(Exercise input)

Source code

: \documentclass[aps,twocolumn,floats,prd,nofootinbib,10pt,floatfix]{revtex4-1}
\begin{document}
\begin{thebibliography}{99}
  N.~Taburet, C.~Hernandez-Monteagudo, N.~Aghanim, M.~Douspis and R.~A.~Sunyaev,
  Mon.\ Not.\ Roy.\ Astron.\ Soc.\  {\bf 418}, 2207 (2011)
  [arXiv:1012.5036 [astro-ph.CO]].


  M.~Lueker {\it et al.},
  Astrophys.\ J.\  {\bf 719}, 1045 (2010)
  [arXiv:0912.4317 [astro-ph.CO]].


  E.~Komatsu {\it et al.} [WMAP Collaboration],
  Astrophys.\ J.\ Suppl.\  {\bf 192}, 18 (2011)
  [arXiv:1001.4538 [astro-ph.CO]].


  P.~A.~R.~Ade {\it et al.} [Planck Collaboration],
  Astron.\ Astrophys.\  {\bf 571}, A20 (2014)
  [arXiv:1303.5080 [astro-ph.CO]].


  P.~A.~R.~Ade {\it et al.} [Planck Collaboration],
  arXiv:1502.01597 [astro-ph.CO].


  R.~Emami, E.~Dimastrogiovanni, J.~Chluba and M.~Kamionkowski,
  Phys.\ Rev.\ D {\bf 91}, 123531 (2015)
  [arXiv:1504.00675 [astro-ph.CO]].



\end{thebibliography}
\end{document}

(End Exercise input)

▶ **Try it**: Report the number of lines in the listing that include the string "begin"; give nothing but the number.

▶ **Result of this exercise**: 2